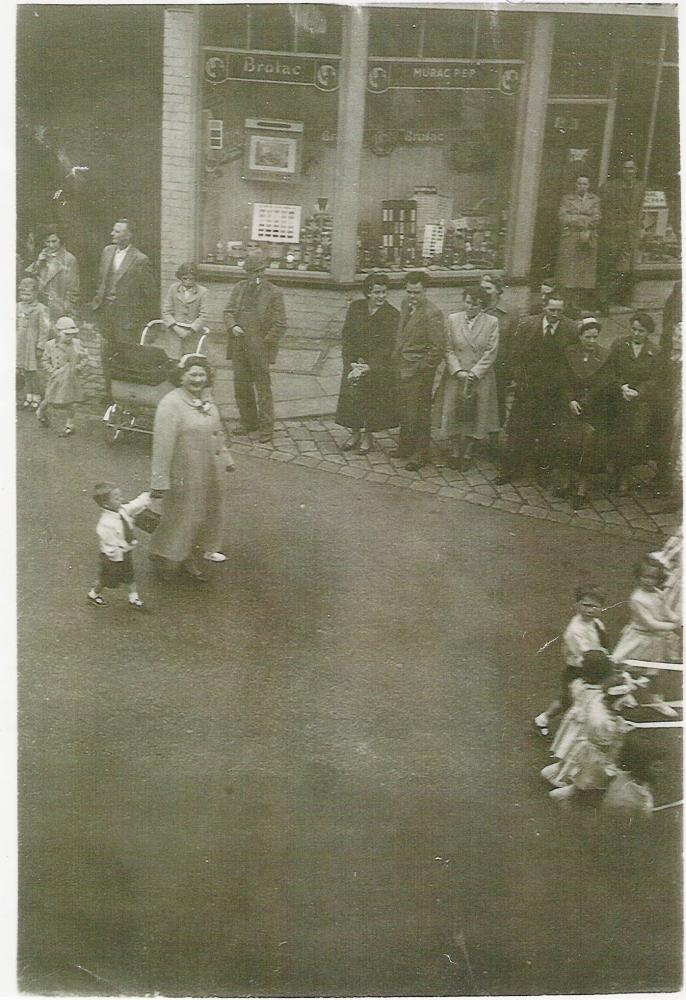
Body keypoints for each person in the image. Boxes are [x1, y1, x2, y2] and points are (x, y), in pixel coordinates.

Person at [149, 354, 234, 581]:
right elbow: (162, 446)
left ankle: (190, 557)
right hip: (183, 473)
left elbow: (217, 432)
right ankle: (163, 556)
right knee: (179, 517)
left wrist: (226, 457)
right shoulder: (171, 404)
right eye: (192, 374)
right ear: (181, 376)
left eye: (202, 374)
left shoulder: (207, 399)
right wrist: (159, 482)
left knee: (203, 515)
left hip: (208, 471)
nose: (197, 379)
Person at [496, 296, 577, 486]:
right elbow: (514, 354)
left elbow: (572, 361)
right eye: (552, 310)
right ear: (544, 308)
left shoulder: (571, 329)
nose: (556, 314)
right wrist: (518, 376)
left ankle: (543, 471)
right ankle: (511, 469)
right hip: (528, 387)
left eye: (559, 310)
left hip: (554, 391)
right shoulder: (528, 325)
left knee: (549, 431)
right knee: (518, 429)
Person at [541, 649, 628, 802]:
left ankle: (561, 771)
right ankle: (567, 779)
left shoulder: (578, 685)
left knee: (571, 752)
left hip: (576, 724)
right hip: (583, 731)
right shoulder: (597, 697)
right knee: (577, 756)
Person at [432, 285, 499, 470]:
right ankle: (454, 450)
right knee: (453, 411)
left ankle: (468, 452)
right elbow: (448, 348)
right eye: (468, 302)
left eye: (475, 304)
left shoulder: (492, 322)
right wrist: (457, 370)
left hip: (480, 377)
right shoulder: (453, 319)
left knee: (475, 413)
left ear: (482, 306)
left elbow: (491, 352)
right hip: (456, 375)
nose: (470, 307)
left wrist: (475, 373)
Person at [224, 249, 286, 444]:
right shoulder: (239, 288)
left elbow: (280, 324)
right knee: (241, 386)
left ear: (264, 271)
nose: (255, 276)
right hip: (239, 345)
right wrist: (232, 325)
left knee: (263, 389)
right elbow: (228, 311)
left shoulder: (274, 293)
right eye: (251, 273)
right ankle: (248, 422)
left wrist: (265, 342)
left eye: (259, 272)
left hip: (260, 347)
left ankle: (266, 428)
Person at [334, 272, 399, 454]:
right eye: (377, 292)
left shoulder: (392, 314)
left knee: (371, 401)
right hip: (354, 362)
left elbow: (389, 345)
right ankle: (354, 434)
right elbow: (347, 335)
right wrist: (351, 361)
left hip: (375, 366)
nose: (381, 297)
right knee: (352, 399)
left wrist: (371, 365)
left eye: (384, 292)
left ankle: (368, 436)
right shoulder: (356, 308)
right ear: (368, 293)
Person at [90, 219, 155, 398]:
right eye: (113, 230)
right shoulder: (107, 251)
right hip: (106, 314)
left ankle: (125, 395)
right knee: (106, 352)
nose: (112, 234)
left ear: (129, 235)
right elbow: (102, 280)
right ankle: (109, 391)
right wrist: (99, 302)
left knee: (126, 355)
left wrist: (143, 321)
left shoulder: (140, 260)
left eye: (117, 231)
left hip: (127, 318)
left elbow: (149, 293)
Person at [533, 584, 609, 739]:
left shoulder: (596, 623)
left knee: (579, 700)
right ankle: (543, 719)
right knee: (569, 700)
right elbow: (587, 656)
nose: (590, 609)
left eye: (595, 606)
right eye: (585, 605)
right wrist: (607, 663)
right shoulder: (575, 631)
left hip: (593, 666)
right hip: (579, 670)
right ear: (577, 605)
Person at [390, 271, 446, 471]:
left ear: (425, 291)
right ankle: (405, 447)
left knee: (419, 414)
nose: (412, 296)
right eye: (409, 291)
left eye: (417, 292)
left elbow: (437, 348)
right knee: (405, 410)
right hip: (402, 367)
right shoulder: (406, 304)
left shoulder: (432, 313)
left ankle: (420, 454)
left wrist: (421, 368)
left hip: (419, 373)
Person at [611, 558, 681, 717]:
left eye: (653, 577)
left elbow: (666, 612)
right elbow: (651, 623)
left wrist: (677, 619)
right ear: (638, 576)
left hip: (655, 641)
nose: (649, 581)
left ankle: (656, 701)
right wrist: (674, 627)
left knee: (653, 673)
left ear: (659, 578)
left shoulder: (659, 593)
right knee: (627, 669)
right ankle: (622, 695)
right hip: (638, 639)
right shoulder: (636, 598)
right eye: (645, 576)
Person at [557, 317, 612, 509]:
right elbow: (563, 380)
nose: (591, 341)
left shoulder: (605, 356)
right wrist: (570, 400)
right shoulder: (569, 353)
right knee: (567, 444)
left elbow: (605, 384)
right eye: (588, 337)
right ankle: (565, 483)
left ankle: (581, 489)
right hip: (570, 407)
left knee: (588, 448)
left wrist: (586, 402)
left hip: (594, 409)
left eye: (595, 337)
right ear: (580, 336)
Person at [606, 311, 659, 494]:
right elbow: (610, 369)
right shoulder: (619, 345)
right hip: (618, 397)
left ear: (648, 332)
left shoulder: (654, 352)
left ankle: (625, 474)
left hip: (640, 402)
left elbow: (655, 380)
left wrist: (639, 392)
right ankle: (613, 467)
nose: (636, 334)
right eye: (634, 329)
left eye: (641, 331)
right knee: (615, 431)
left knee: (634, 435)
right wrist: (621, 386)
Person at [87, 481, 152, 610]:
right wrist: (117, 557)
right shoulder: (106, 523)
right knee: (106, 579)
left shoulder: (122, 510)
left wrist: (148, 496)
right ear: (106, 504)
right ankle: (93, 594)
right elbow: (109, 545)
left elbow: (134, 505)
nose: (121, 500)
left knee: (130, 575)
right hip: (113, 559)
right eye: (116, 498)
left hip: (125, 554)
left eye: (120, 496)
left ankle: (133, 598)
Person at [598, 159, 645, 309]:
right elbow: (601, 208)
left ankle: (620, 298)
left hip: (630, 235)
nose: (628, 172)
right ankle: (603, 301)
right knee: (607, 267)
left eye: (631, 169)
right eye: (625, 168)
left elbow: (639, 209)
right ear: (621, 171)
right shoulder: (609, 187)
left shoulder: (640, 187)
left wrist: (640, 228)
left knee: (624, 269)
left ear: (636, 170)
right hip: (612, 233)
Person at [556, 174, 601, 312]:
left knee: (583, 271)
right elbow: (563, 217)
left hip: (588, 238)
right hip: (570, 238)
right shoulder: (566, 199)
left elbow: (597, 218)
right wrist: (585, 218)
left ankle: (577, 302)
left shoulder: (595, 200)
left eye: (585, 184)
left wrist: (576, 218)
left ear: (589, 186)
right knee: (569, 270)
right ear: (575, 185)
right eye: (579, 183)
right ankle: (566, 301)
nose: (582, 186)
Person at [37, 315, 88, 436]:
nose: (70, 337)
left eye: (72, 334)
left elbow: (85, 357)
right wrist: (52, 371)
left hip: (71, 378)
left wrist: (78, 367)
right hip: (57, 377)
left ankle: (69, 425)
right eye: (66, 334)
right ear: (58, 332)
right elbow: (45, 360)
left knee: (70, 401)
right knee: (49, 399)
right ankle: (40, 412)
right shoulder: (50, 345)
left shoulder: (77, 343)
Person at [480, 273, 518, 430]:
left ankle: (495, 437)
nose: (484, 292)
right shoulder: (476, 307)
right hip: (478, 362)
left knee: (497, 401)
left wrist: (511, 368)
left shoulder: (510, 312)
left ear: (498, 290)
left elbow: (515, 342)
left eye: (488, 288)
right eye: (482, 288)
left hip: (499, 365)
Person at [650, 320, 681, 500]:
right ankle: (662, 475)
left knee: (675, 447)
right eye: (676, 336)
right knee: (660, 442)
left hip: (677, 407)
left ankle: (674, 488)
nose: (677, 340)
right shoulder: (665, 355)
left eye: (681, 337)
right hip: (662, 404)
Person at [24, 225, 80, 322]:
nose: (51, 245)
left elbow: (73, 288)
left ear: (60, 241)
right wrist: (38, 262)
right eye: (47, 242)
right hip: (40, 305)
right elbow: (29, 280)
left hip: (58, 306)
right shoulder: (43, 256)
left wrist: (66, 309)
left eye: (54, 241)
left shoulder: (69, 259)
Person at [602, 732, 663, 820]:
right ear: (641, 766)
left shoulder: (637, 781)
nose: (661, 770)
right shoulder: (625, 801)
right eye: (656, 767)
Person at [160, 262, 210, 360]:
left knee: (191, 360)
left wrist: (191, 330)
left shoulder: (203, 292)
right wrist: (176, 328)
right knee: (174, 359)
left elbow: (204, 315)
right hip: (175, 331)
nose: (188, 281)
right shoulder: (173, 288)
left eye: (191, 279)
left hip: (193, 333)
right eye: (185, 278)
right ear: (180, 278)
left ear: (196, 278)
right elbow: (166, 311)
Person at [16, 276, 50, 409]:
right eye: (22, 293)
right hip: (20, 344)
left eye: (28, 294)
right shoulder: (17, 307)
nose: (24, 296)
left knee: (34, 372)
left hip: (32, 345)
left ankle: (37, 396)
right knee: (22, 370)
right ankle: (27, 396)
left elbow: (44, 330)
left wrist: (40, 346)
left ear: (36, 293)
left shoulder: (41, 309)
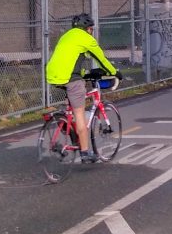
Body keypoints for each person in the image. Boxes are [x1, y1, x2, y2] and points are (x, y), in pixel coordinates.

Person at [45, 13, 118, 162]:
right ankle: (85, 152)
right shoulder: (86, 38)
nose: (91, 32)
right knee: (80, 114)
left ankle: (68, 128)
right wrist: (114, 72)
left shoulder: (66, 36)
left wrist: (83, 73)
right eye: (91, 29)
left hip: (53, 76)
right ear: (88, 29)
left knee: (71, 108)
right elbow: (101, 58)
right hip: (70, 78)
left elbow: (70, 59)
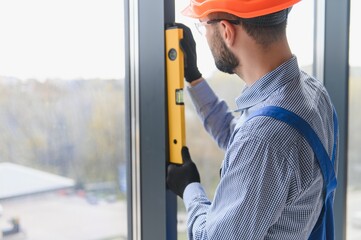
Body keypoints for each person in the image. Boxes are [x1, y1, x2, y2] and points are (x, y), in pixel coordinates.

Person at [166, 0, 339, 239]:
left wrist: (190, 188)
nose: (204, 34)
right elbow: (239, 137)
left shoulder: (265, 139)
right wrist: (194, 78)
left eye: (203, 25)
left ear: (227, 31)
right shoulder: (313, 93)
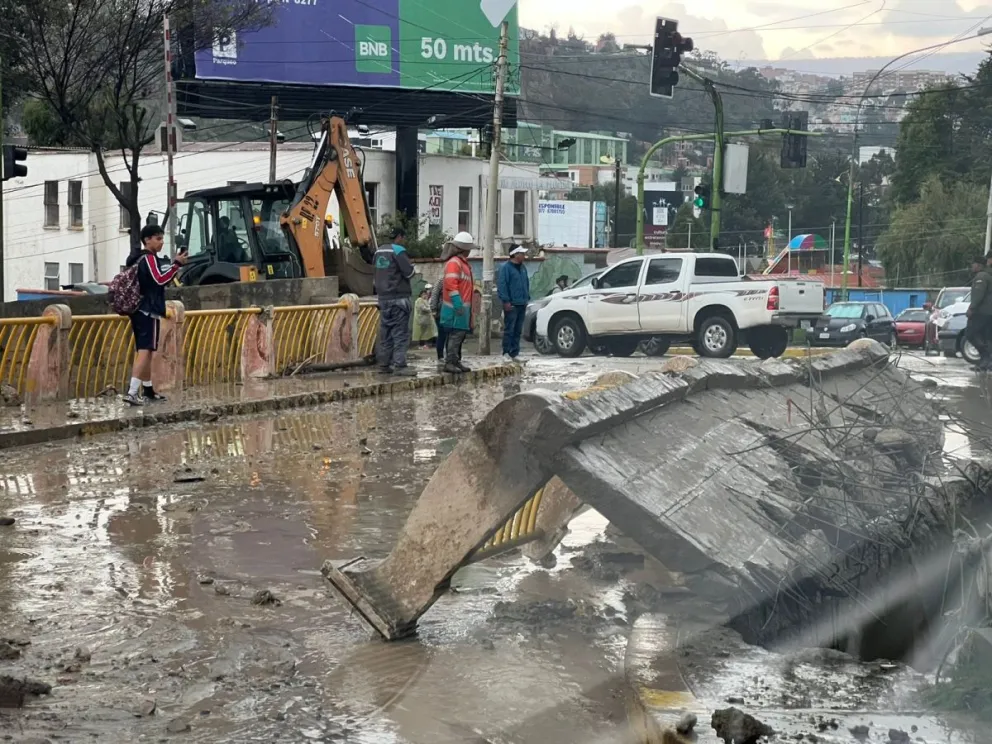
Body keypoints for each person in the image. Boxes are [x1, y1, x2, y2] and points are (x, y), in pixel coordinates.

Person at [123, 224, 188, 406]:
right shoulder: (148, 258)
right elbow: (160, 279)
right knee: (145, 351)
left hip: (139, 310)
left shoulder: (138, 259)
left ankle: (148, 390)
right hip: (147, 310)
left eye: (162, 239)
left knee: (146, 350)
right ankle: (132, 392)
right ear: (147, 240)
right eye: (158, 239)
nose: (161, 243)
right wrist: (176, 265)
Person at [373, 226, 417, 376]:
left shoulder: (378, 251)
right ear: (400, 237)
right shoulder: (398, 251)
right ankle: (400, 365)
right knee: (400, 333)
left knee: (386, 333)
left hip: (383, 299)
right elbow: (409, 273)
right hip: (398, 298)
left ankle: (384, 364)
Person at [439, 233, 476, 374]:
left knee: (459, 336)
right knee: (455, 336)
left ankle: (455, 361)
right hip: (455, 309)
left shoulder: (461, 263)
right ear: (464, 249)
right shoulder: (455, 263)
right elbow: (451, 285)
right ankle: (450, 362)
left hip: (461, 309)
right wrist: (458, 304)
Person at [497, 245, 530, 362]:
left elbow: (526, 283)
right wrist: (505, 301)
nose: (524, 256)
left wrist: (527, 298)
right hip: (511, 304)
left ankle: (515, 353)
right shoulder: (505, 268)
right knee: (509, 329)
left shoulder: (523, 268)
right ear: (515, 254)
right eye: (522, 253)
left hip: (522, 303)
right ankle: (506, 352)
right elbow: (502, 285)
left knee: (518, 330)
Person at [967, 253, 992, 370]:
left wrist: (971, 308)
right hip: (988, 313)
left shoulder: (981, 276)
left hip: (981, 312)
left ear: (978, 265)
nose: (972, 266)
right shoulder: (988, 275)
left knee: (971, 334)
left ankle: (985, 357)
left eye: (973, 264)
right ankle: (986, 362)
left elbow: (978, 294)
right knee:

▶ **What is being asked**:
Give the lines from the one containing "right shoulder: (988, 275)" through the end of the entries again, exactly as written and with no other lines.

▶ **Result for this exercise**:
right shoulder: (988, 275)
left knee: (971, 334)
left ankle: (985, 357)
left eye: (973, 264)
right ankle: (986, 362)
left elbow: (978, 294)
right knee:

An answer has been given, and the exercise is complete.